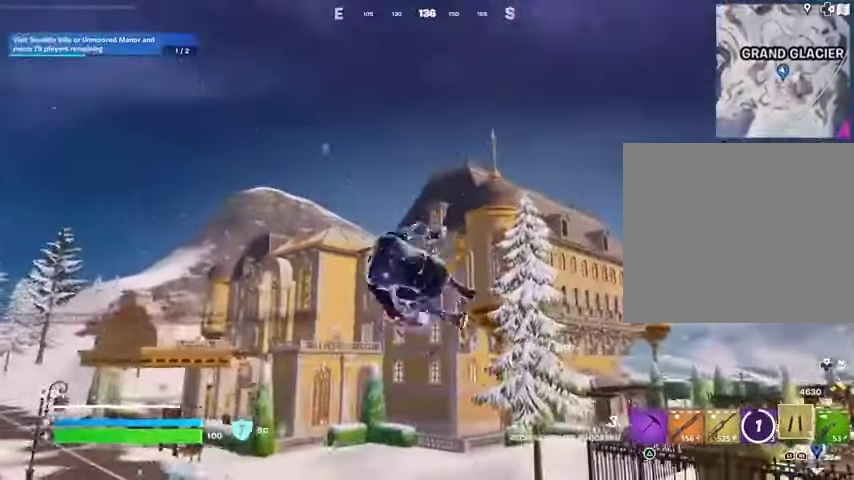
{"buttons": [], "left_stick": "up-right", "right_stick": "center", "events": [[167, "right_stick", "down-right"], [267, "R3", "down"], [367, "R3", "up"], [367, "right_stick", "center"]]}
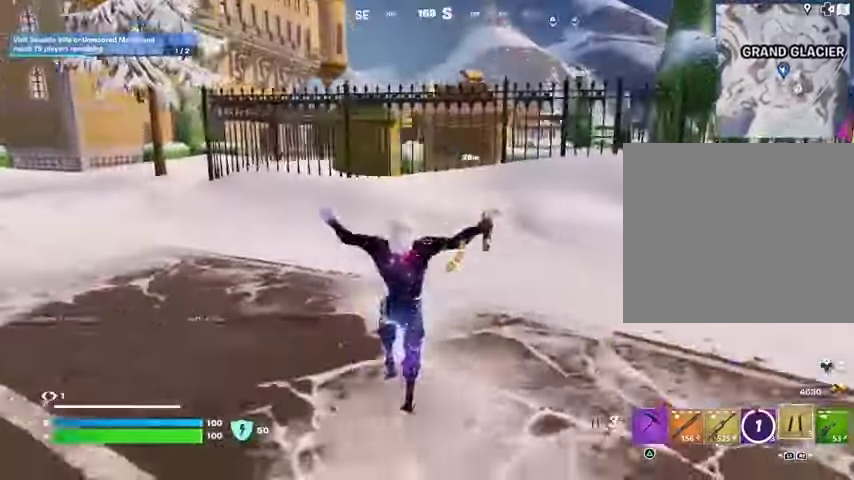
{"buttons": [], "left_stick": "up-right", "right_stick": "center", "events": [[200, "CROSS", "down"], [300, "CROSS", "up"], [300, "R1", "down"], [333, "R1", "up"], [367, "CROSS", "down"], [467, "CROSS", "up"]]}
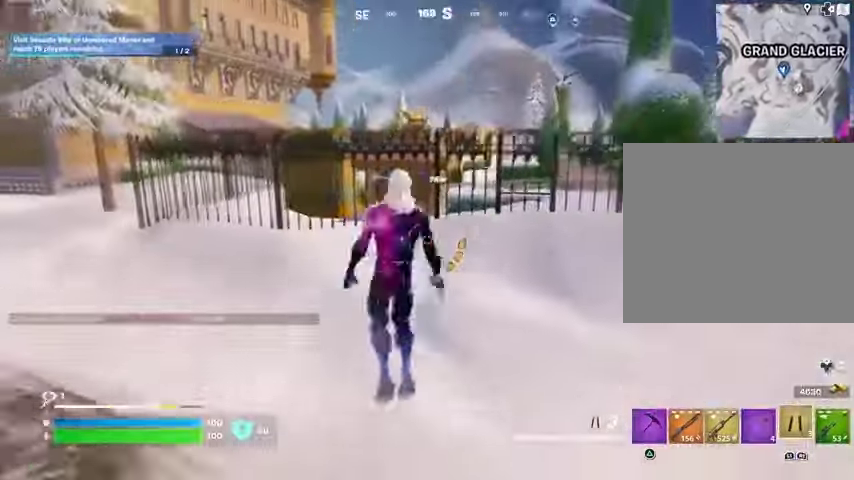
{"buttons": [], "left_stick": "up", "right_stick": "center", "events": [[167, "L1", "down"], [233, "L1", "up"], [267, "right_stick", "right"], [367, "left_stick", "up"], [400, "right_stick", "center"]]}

EXERCISE GOAL - Pictures are to be left out; all other data must be returned exactly.

OUTPUT OF THE TASK -
{"buttons": [], "left_stick": "up-right", "right_stick": "center", "events": [[167, "right_stick", "down-right"], [267, "R3", "down"], [367, "R3", "up"], [367, "right_stick", "center"]]}
{"buttons": [], "left_stick": "up-right", "right_stick": "center", "events": [[200, "CROSS", "down"], [300, "CROSS", "up"], [300, "R1", "down"], [333, "R1", "up"], [367, "CROSS", "down"], [467, "CROSS", "up"]]}
{"buttons": [], "left_stick": "up", "right_stick": "center", "events": [[167, "L1", "down"], [233, "L1", "up"], [267, "right_stick", "right"], [367, "left_stick", "up"], [400, "right_stick", "center"]]}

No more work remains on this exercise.